_What you should do_
Write out the entire listing below exactly, with the pictures left out.

_Supplied information_
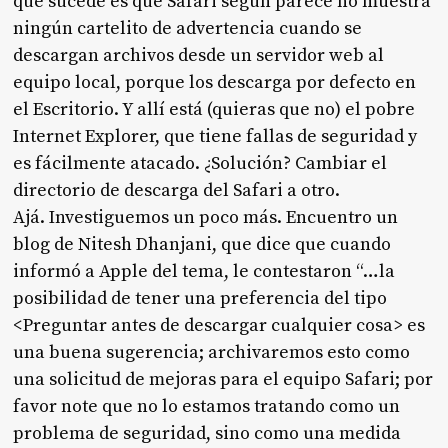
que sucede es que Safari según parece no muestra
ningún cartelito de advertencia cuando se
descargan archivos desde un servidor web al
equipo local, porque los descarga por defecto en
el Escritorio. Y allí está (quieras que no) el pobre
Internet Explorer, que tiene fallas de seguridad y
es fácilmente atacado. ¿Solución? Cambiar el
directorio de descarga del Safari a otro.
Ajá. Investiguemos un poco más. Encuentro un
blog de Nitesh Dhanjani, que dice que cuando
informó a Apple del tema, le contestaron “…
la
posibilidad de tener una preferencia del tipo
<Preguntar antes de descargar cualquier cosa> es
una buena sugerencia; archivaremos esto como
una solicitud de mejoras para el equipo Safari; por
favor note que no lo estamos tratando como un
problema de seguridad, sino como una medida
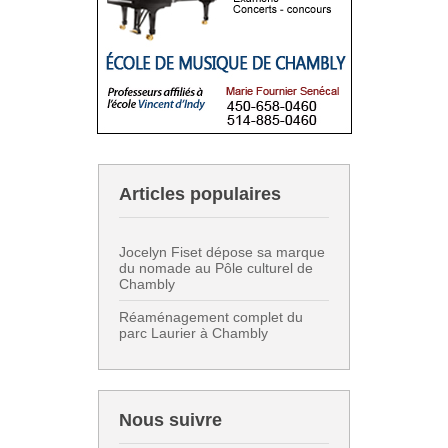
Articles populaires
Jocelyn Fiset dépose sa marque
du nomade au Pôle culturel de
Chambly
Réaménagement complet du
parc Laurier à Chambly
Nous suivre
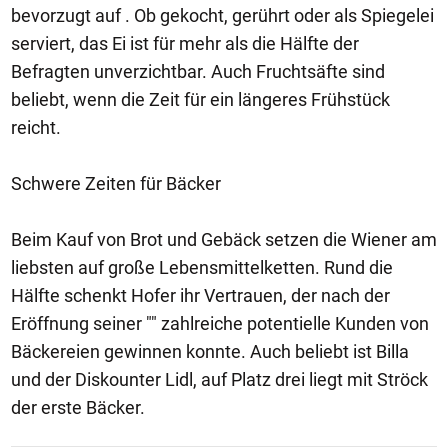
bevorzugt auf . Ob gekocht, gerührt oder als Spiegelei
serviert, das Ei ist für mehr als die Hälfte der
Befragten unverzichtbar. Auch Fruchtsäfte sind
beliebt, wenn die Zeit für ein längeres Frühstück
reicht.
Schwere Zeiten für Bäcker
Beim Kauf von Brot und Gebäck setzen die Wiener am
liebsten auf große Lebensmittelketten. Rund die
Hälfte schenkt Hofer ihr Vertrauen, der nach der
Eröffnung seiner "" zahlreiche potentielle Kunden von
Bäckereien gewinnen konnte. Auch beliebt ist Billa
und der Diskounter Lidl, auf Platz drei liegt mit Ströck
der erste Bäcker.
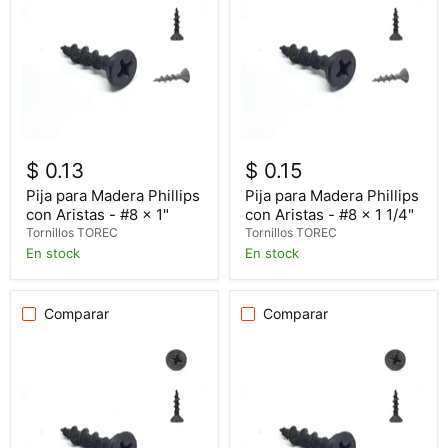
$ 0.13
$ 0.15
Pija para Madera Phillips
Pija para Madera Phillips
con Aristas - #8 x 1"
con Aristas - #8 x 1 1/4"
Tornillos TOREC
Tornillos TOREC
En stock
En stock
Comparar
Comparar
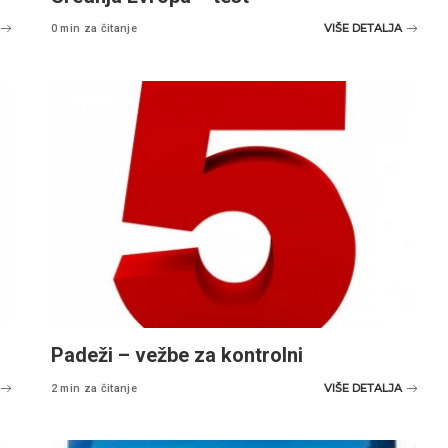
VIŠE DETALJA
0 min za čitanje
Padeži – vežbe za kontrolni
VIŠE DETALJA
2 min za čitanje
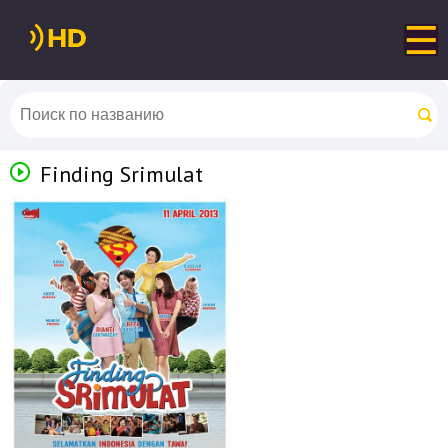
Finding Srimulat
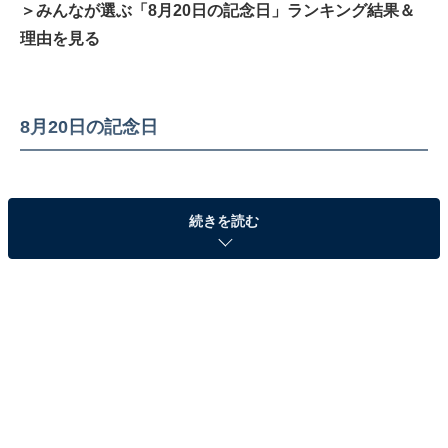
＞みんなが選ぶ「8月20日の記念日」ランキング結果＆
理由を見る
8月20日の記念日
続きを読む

_Task solution_
que sucede es que Safari según parece no muestra
ningún cartelito de advertencia cuando se
descargan archivos desde un servidor web al
equipo local, porque los descarga por defecto en
el Escritorio. Y allí está (quieras que no) el pobre
Internet Explorer, que tiene fallas de seguridad y
es fácilmente atacado. ¿Solución? Cambiar el
directorio de descarga del Safari a otro.
Ajá. Investiguemos un poco más. Encuentro un
blog de Nitesh Dhanjani, que dice que cuando
informó a Apple del tema, le contestaron “…
la
posibilidad de tener una preferencia del tipo
<Preguntar antes de descargar cualquier cosa> es
una buena sugerencia; archivaremos esto como
una solicitud de mejoras para el equipo Safari; por
favor note que no lo estamos tratando como un
problema de seguridad, sino como una medida
Articles populaires
Jocelyn Fiset dépose sa marque
du nomade au Pôle culturel de
Chambly
Réaménagement complet du
parc Laurier à Chambly
Nous suivre
bevorzugt auf . Ob gekocht, gerührt oder als Spiegelei
serviert, das Ei ist für mehr als die Hälfte der
Befragten unverzichtbar. Auch Fruchtsäfte sind
beliebt, wenn die Zeit für ein längeres Frühstück
reicht.
Schwere Zeiten für Bäcker
Beim Kauf von Brot und Gebäck setzen die Wiener am
liebsten auf große Lebensmittelketten. Rund die
Hälfte schenkt Hofer ihr Vertrauen, der nach der
Eröffnung seiner "" zahlreiche potentielle Kunden von
Bäckereien gewinnen konnte. Auch beliebt ist Billa
und der Diskounter Lidl, auf Platz drei liegt mit Ströck
der erste Bäcker.
$ 0.13
$ 0.15
Pija para Madera Phillips
Pija para Madera Phillips
con Aristas - #8 x 1"
con Aristas - #8 x 1 1/4"
Tornillos TOREC
Tornillos TOREC
En stock
En stock
Comparar
Comparar
VIŠE DETALJA
0 min za čitanje
Padeži – vežbe za kontrolni
VIŠE DETALJA
2 min za čitanje
Finding Srimulat
＞みんなが選ぶ「8月20日の記念日」ランキング結果＆
理由を見る
8月20日の記念日
続きを読む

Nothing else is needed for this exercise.